Immediately the road turned to black shatterved lava which literally shook the truck and camper to death. You feel like your fillings are going to fall out and your brain is rattled from side to side it was horrendous, just as bad as everything we had ever read. There is no let up it us just continuous shudder and judder all the way over the volcanic rocks and small boulders, Peter had blisters on his hands at the end trying to keep the steering wheel in line.
The scenary is absolutely spectacular but one of the most amazing sights is the tribes people walking along the side of the road in full tribal gear, especially the young men with brightly coloured beards and body painting and red mud in their hair many carrying spears or rifles. One thing that amazed us was the number of camels along the route. We thought we had seen the last of camels in the Middle East but we saw more travelling down this road than anywhere else.

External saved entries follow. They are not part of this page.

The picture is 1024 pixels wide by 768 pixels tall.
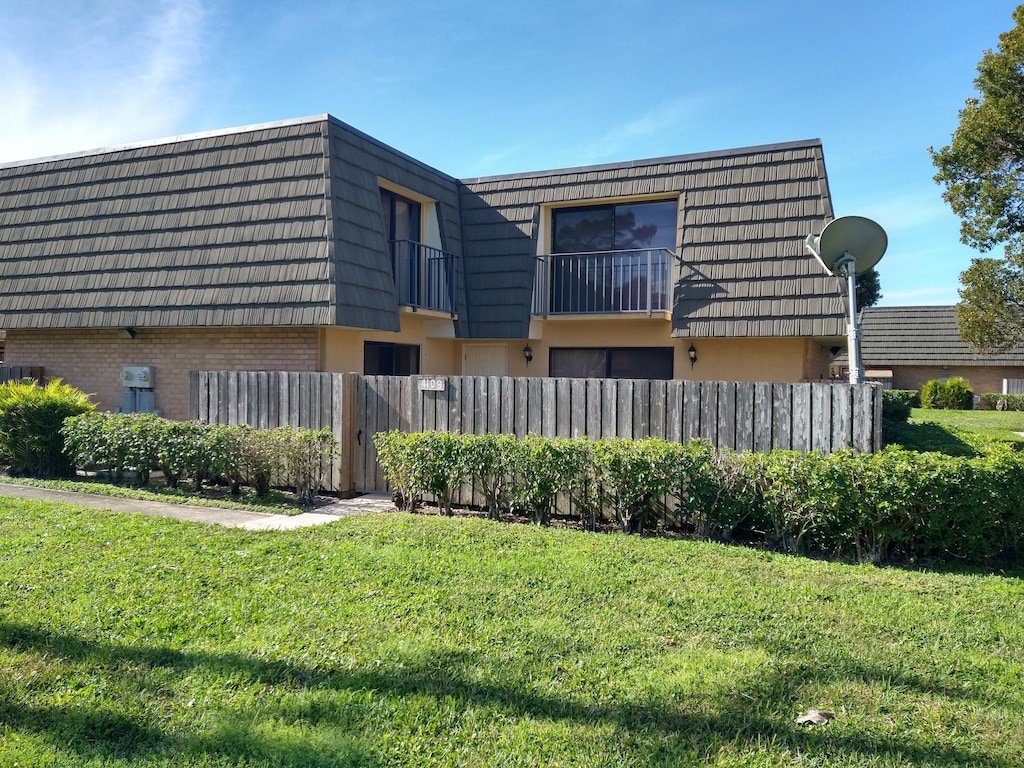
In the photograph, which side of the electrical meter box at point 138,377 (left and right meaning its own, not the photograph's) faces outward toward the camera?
front

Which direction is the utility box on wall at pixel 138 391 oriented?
toward the camera

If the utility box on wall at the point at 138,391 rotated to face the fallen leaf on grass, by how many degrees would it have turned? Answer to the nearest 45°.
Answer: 0° — it already faces it

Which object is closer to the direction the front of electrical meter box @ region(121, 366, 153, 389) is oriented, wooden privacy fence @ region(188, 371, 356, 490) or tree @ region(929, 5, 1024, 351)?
the wooden privacy fence

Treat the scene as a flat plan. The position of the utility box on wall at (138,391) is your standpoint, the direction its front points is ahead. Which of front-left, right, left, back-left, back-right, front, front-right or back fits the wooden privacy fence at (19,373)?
back-right

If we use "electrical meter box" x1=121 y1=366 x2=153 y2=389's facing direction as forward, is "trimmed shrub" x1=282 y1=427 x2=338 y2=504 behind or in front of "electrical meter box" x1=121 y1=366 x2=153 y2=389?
in front

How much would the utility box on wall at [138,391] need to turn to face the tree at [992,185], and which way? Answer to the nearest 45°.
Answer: approximately 90° to its left

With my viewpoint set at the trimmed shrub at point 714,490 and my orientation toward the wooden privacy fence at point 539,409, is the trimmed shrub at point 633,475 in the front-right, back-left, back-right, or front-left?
front-left

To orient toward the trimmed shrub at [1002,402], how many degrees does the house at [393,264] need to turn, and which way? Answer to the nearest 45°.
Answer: approximately 135° to its left

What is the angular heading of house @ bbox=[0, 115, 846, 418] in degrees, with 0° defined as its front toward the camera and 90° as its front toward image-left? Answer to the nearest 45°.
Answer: approximately 0°

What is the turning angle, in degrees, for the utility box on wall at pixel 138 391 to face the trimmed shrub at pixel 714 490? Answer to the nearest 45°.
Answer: approximately 45° to its left

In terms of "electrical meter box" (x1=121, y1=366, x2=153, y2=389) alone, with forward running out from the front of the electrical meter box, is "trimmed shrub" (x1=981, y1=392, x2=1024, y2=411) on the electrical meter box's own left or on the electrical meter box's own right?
on the electrical meter box's own left
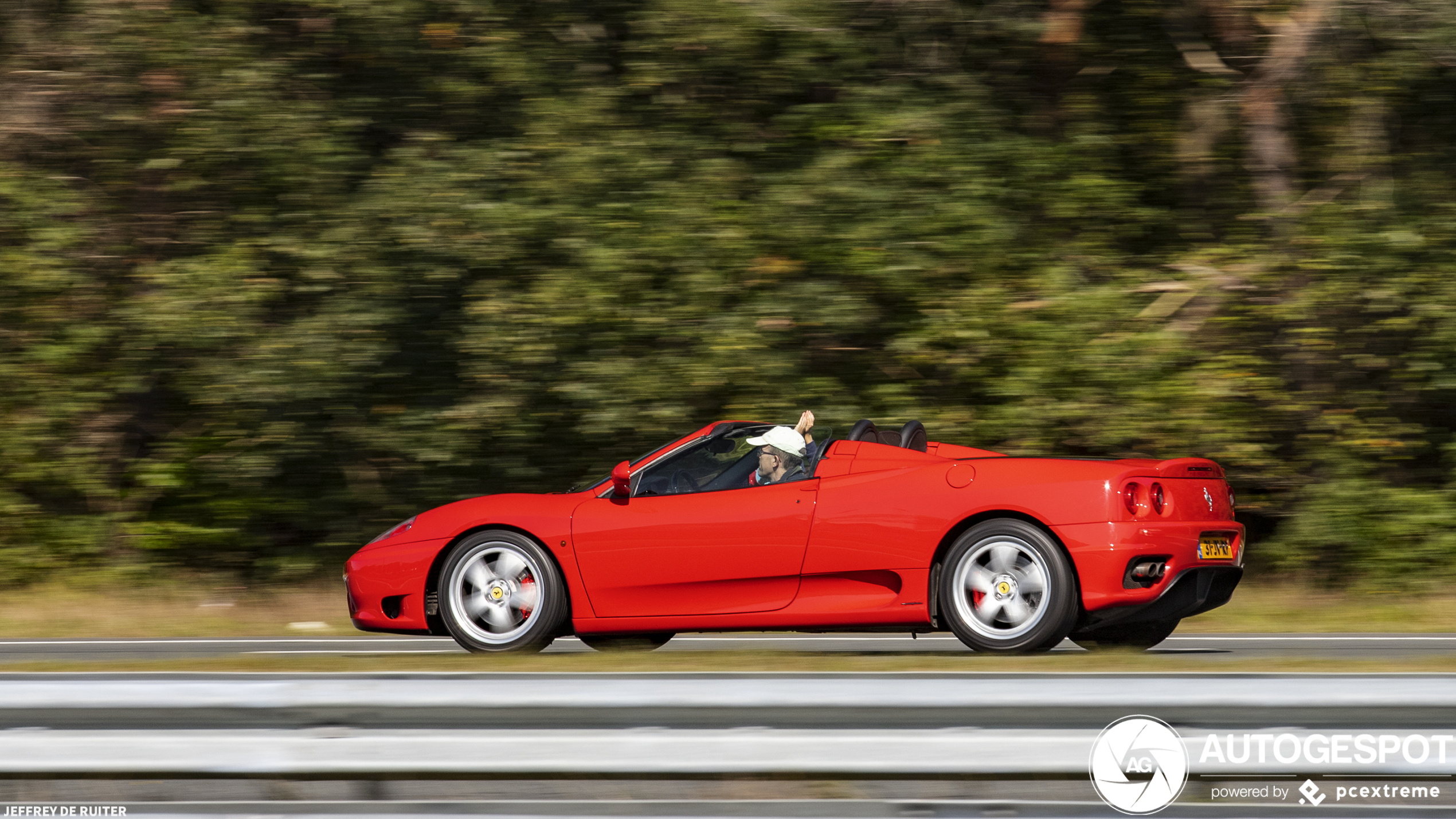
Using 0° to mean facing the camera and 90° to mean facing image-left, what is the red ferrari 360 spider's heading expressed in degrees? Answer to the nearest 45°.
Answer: approximately 90°

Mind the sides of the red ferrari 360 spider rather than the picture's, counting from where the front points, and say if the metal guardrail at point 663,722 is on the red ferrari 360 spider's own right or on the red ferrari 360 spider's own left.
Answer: on the red ferrari 360 spider's own left
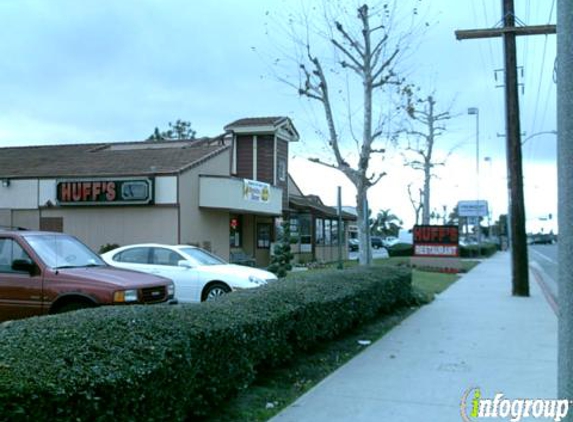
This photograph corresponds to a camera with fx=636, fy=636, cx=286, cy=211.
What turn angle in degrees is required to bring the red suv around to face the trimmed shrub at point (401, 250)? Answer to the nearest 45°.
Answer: approximately 90° to its left

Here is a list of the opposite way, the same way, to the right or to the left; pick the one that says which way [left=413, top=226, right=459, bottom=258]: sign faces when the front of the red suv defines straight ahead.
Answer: to the right

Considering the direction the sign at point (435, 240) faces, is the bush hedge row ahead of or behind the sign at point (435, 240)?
ahead

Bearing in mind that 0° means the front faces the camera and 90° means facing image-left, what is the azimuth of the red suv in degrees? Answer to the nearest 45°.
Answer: approximately 315°

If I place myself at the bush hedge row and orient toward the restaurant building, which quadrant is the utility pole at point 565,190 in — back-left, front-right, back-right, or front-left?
back-right

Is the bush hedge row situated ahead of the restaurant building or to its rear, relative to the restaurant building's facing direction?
ahead

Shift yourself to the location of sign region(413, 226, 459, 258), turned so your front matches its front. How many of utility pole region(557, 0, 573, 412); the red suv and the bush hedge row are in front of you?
3

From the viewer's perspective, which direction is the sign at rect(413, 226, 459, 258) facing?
toward the camera

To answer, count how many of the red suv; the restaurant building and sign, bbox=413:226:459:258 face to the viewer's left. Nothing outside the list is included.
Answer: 0

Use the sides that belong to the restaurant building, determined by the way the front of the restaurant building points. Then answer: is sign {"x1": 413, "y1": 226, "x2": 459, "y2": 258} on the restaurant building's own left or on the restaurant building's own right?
on the restaurant building's own left

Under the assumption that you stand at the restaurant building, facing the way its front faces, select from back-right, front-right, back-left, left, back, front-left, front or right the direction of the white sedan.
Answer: front-right

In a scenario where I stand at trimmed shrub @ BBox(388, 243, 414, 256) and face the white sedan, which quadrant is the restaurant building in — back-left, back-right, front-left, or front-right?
front-right

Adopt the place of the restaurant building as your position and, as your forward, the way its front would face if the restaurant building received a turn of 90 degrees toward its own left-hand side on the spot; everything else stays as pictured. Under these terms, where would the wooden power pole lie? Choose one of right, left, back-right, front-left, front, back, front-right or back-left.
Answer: right

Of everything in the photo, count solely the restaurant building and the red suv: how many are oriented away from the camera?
0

Towards the end of the day a cloud of dust appeared at the side of us and a vehicle juddered to a halt, it was Stuart and Natalie our friends we shared the room with in Wadi Halfa, Sudan who had taken a side trip by plain to see the mountain gorillas in Uganda and were now back in Kenya. We said quick hellos and arranged to rendevous in Marsabit at another popular overlanders campsite run by 'Henry the Swiss' from Basel, Switzerland (Do you know him Jurg??) Two bone shattering hours later when we felt we couldn't continue any further as we had been on the road for 10 hours we pulled into Henry's field where Stu and Nat were waiting with cold beers. After too many beers and a tasty meal cooked by Nat over the fire we retired to bed at 1.30 a.m. much the worse for wear which was definately not a good idea seeing as we still had half of the rough road to cover.